- **Problem details**
Where the string "unexpected" occurs in the material below, report the whole line.

================

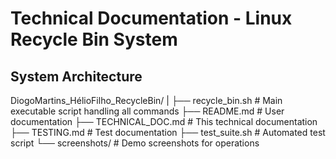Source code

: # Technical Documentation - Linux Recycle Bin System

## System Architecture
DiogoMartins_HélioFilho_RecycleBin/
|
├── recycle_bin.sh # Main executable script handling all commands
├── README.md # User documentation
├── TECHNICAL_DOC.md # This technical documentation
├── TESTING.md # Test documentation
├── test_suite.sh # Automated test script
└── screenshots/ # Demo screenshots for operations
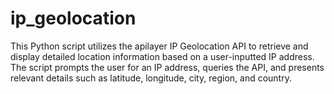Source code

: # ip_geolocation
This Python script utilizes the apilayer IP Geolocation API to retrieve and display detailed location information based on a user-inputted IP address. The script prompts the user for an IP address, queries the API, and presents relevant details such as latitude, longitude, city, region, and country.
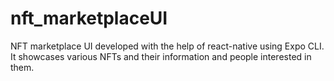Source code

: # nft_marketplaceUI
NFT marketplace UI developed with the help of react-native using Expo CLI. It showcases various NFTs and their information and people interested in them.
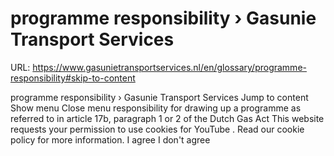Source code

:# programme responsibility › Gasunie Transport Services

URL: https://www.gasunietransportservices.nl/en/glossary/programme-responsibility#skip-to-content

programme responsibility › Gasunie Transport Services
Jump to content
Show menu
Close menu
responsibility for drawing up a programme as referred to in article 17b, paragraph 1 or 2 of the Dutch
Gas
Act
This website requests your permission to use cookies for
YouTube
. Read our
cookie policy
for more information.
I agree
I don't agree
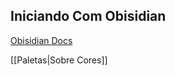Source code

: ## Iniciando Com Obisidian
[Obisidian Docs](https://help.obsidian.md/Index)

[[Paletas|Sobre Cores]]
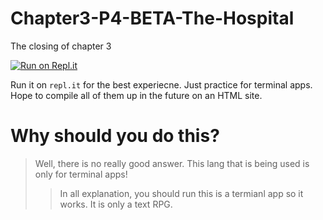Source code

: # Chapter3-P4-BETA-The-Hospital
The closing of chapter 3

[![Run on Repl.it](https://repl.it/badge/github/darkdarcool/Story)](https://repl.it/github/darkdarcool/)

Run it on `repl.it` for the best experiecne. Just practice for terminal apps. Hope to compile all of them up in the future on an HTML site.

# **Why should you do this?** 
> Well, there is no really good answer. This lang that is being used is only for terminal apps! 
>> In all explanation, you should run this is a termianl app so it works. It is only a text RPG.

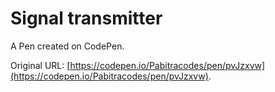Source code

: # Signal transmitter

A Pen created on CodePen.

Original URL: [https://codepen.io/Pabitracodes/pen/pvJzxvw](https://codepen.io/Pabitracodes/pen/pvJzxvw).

================

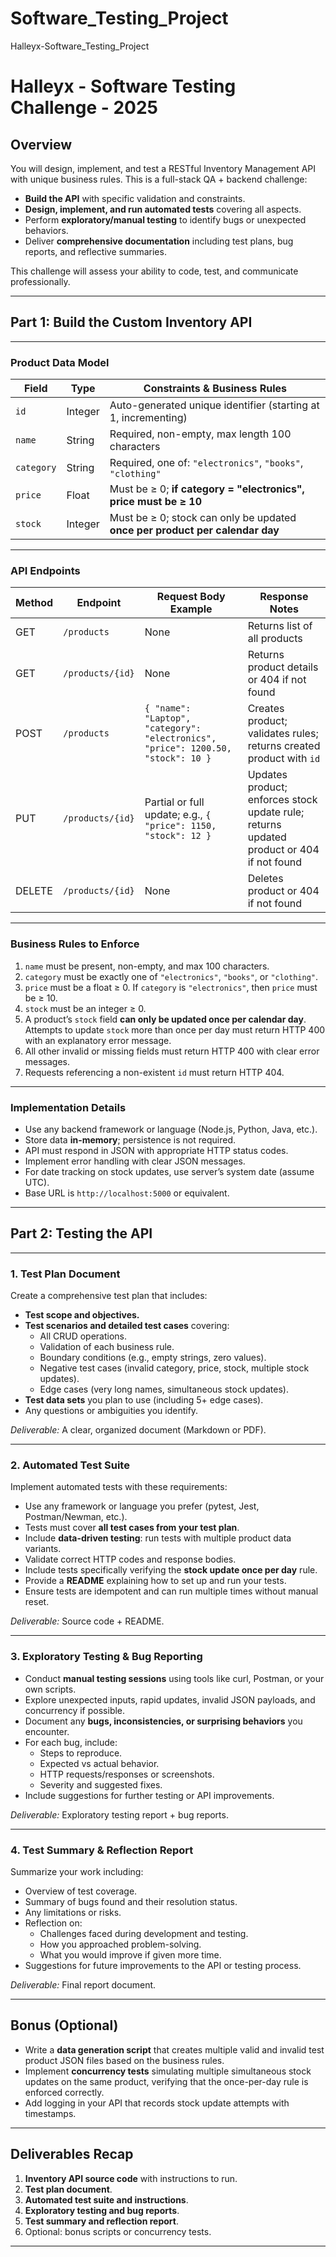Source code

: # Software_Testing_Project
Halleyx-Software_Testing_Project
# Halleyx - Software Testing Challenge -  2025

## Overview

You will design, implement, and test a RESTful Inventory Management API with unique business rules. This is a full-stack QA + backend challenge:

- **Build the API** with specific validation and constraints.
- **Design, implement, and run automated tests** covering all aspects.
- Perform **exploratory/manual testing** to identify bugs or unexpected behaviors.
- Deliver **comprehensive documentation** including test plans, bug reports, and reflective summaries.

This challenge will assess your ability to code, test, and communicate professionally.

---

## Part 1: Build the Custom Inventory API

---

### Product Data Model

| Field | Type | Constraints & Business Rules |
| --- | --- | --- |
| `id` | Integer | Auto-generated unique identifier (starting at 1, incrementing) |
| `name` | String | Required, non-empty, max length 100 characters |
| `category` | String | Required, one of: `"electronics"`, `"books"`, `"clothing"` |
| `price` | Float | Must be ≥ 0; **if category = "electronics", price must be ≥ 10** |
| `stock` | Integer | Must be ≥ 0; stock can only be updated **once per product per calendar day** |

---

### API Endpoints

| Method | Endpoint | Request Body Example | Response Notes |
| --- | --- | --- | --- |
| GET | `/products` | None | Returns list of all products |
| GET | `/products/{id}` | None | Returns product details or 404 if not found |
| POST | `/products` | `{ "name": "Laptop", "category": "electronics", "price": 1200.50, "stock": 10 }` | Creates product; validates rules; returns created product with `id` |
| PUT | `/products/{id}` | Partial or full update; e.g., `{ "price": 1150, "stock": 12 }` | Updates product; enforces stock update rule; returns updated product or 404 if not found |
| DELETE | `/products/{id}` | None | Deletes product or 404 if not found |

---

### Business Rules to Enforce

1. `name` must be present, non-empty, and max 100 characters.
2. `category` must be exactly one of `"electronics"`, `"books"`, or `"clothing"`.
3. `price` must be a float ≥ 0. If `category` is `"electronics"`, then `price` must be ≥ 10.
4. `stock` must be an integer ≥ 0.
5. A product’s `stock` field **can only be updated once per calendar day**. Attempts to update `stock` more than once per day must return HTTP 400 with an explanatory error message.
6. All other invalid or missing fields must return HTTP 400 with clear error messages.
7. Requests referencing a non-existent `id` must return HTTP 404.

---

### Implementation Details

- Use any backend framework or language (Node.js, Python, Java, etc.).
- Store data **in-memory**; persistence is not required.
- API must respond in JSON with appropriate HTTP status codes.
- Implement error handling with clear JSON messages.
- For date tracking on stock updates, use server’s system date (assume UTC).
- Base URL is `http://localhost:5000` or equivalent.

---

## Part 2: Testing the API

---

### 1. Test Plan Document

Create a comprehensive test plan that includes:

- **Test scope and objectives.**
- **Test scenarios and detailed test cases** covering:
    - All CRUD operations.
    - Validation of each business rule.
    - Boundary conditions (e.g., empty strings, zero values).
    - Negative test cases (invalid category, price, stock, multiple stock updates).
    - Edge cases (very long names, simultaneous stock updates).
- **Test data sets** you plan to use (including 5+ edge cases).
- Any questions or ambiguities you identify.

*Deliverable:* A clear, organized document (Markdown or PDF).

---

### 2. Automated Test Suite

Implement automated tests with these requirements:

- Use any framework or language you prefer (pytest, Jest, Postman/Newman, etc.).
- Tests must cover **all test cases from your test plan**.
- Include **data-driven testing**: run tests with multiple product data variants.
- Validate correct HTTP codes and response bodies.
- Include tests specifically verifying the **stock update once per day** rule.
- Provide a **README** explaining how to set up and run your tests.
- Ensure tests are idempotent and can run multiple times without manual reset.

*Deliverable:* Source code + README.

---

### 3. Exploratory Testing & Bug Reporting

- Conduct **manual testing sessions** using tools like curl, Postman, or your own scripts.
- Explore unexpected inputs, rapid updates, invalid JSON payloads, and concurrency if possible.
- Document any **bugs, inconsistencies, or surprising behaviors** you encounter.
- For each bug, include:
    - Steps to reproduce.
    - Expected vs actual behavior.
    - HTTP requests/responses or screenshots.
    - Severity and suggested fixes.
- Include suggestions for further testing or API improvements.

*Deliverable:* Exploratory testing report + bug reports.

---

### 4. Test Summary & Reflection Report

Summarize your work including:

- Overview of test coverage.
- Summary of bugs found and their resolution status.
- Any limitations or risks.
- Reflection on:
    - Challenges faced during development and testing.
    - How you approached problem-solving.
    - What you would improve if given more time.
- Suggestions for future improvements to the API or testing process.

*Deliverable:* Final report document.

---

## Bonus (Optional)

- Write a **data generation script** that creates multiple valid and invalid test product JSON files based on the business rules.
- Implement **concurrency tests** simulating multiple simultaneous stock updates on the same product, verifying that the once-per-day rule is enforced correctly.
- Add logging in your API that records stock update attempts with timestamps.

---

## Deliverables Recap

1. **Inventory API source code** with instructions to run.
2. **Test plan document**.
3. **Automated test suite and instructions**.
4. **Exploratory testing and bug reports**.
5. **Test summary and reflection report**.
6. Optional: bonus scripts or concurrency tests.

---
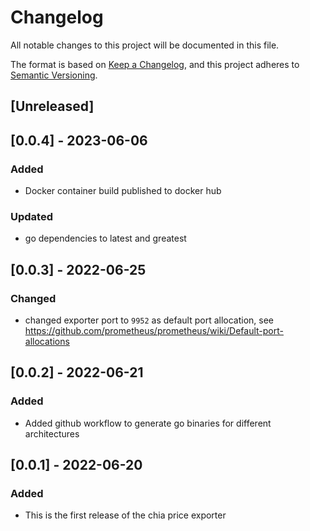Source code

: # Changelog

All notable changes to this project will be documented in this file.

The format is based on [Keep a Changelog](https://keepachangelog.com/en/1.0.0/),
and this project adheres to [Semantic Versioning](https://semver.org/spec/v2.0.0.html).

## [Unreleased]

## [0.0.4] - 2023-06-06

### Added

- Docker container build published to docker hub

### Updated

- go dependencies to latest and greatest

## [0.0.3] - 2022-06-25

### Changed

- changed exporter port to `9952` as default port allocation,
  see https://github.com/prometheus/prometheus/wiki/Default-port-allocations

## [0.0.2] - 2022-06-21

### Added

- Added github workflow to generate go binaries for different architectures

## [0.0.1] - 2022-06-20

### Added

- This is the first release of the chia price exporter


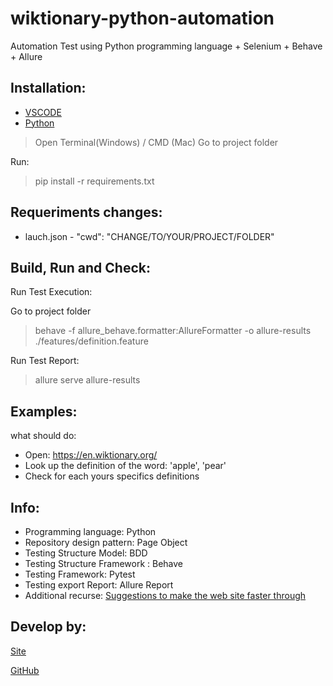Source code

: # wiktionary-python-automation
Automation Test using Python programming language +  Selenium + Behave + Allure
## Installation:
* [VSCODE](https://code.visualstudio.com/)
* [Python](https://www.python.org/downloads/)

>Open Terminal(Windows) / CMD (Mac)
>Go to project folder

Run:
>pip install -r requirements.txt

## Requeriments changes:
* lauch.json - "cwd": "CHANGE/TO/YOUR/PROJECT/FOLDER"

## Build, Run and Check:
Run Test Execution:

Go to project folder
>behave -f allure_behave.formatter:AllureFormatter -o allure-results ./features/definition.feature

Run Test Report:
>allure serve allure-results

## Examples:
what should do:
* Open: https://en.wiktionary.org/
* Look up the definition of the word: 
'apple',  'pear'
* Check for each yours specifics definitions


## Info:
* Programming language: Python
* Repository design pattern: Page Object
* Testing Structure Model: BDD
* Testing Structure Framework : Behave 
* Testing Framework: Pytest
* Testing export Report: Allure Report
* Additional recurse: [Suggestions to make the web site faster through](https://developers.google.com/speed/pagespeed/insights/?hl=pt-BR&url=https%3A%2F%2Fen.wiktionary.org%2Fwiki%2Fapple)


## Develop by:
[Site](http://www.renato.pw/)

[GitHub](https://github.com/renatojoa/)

================

- **Exercise solution**
- Perform **exploratory/manual testing** to identify bugs or unexpected behaviors.
- Explore unexpected inputs, rapid updates, invalid JSON payloads, and concurrency if possible.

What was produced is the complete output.